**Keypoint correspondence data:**
#####
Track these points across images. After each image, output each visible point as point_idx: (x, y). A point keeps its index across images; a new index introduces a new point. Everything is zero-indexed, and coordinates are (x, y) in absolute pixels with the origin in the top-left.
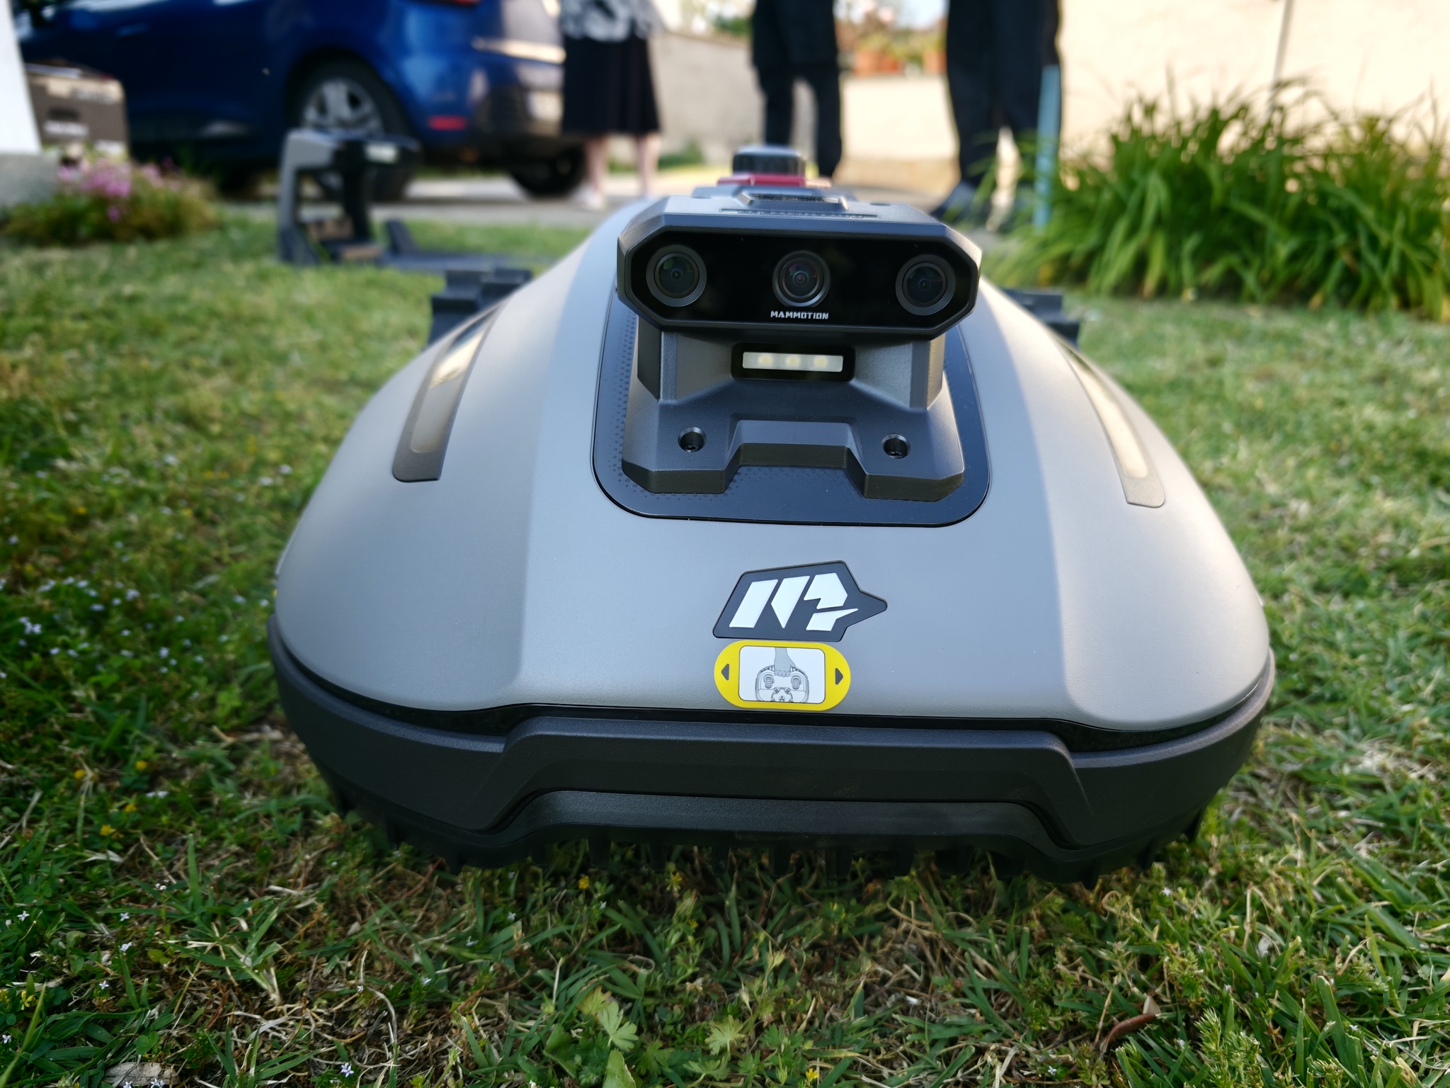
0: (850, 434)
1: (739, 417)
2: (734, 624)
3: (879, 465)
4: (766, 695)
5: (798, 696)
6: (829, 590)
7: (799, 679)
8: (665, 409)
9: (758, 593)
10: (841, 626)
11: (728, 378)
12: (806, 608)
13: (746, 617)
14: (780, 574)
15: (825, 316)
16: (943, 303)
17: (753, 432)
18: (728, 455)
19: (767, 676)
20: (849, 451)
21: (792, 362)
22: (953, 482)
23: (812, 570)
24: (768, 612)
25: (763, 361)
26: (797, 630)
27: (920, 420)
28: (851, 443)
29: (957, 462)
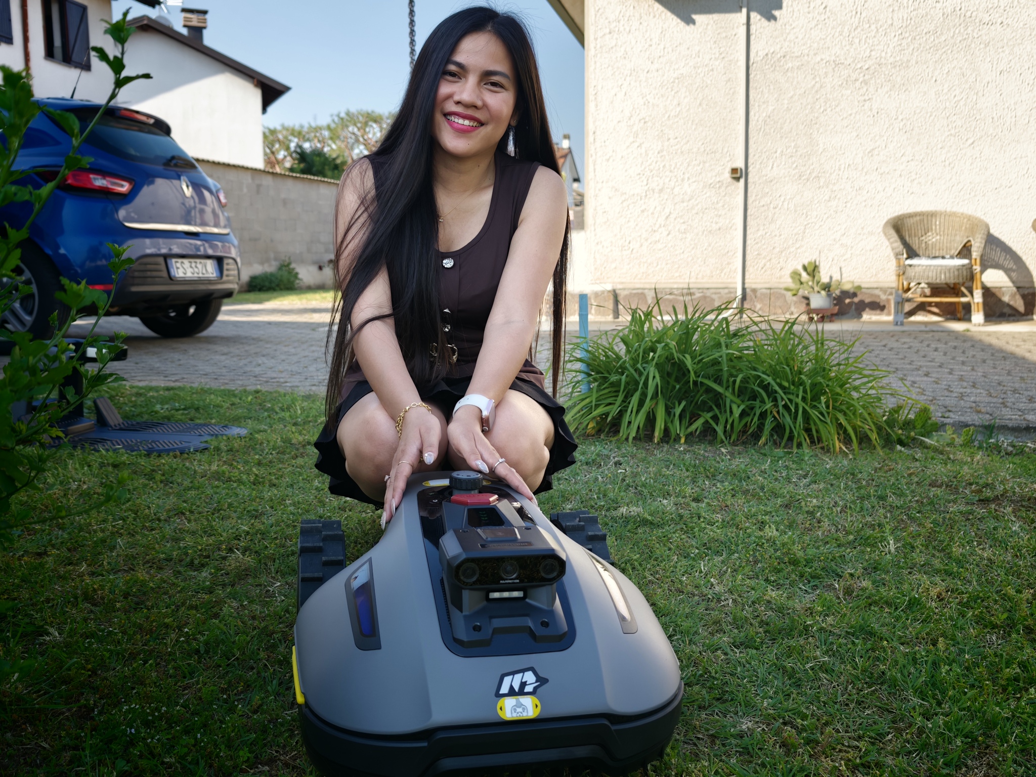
0: (530, 621)
1: (491, 617)
2: (501, 692)
3: (540, 631)
4: (515, 715)
5: (525, 714)
6: (530, 677)
7: (525, 709)
8: (465, 617)
9: (507, 681)
10: (535, 689)
11: (485, 603)
12: (523, 684)
13: (505, 689)
14: (513, 673)
15: (518, 581)
16: (555, 574)
17: (497, 623)
18: (490, 631)
19: (514, 709)
20: (530, 627)
21: (506, 595)
22: (565, 634)
23: (523, 671)
24: (512, 688)
25: (496, 595)
26: (521, 692)
27: (552, 613)
28: (530, 624)
29: (565, 627)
#####
Give every line of the records above as a Markdown table with the columns Row and Line, where Row numbers the lines in order, and leave out blank lines and the pictures.

**Answer space:**
| Row | Line |
|---|---|
| 1 | Track these points across images. After each image, output each visible point as point_idx: (x, y). A point keeps its index across images; a new index introduces a new point. Everything is zero-indexed, and coordinates are (x, y) in absolute pixels with the origin in the top-left. |
| 2 | 0: (850, 434) |
| 3 | 1: (739, 417) |
| 4 | 2: (734, 624) |
| 5 | 3: (879, 465) |
| 6 | 4: (766, 695) |
| 7 | 5: (798, 696) |
| 8 | 6: (829, 590) |
| 9 | 7: (799, 679) |
| 10 | 8: (665, 409) |
| 11 | 9: (758, 593) |
| 12 | 10: (841, 626) |
| 13 | 11: (728, 378) |
| 14 | 12: (806, 608) |
| 15 | 13: (746, 617) |
| 16 | 14: (780, 574) |
| 17 | 15: (825, 316) |
| 18 | 16: (943, 303) |
| 19 | 17: (753, 432) |
| 20 | 18: (728, 455) |
| 21 | 19: (767, 676) |
| 22 | 20: (849, 451) |
| 23 | 21: (792, 362) |
| 24 | 22: (953, 482) |
| 25 | 23: (812, 570) |
| 26 | 24: (768, 612) |
| 27 | 25: (763, 361) |
| 28 | 26: (797, 630) |
| 29 | 27: (920, 420) |
| 30 | 28: (851, 443) |
| 31 | 29: (957, 462) |
| 32 | 0: (530, 621) |
| 33 | 1: (491, 617) |
| 34 | 2: (501, 692) |
| 35 | 3: (540, 631) |
| 36 | 4: (515, 715) |
| 37 | 5: (525, 714) |
| 38 | 6: (530, 677) |
| 39 | 7: (525, 709) |
| 40 | 8: (465, 617) |
| 41 | 9: (507, 681) |
| 42 | 10: (535, 689) |
| 43 | 11: (485, 603) |
| 44 | 12: (523, 684) |
| 45 | 13: (505, 689) |
| 46 | 14: (513, 673) |
| 47 | 15: (518, 581) |
| 48 | 16: (555, 574) |
| 49 | 17: (497, 623) |
| 50 | 18: (490, 631) |
| 51 | 19: (514, 709) |
| 52 | 20: (530, 627) |
| 53 | 21: (506, 595) |
| 54 | 22: (565, 634) |
| 55 | 23: (523, 671) |
| 56 | 24: (512, 688) |
| 57 | 25: (496, 595) |
| 58 | 26: (521, 692) |
| 59 | 27: (552, 613) |
| 60 | 28: (530, 624) |
| 61 | 29: (565, 627) |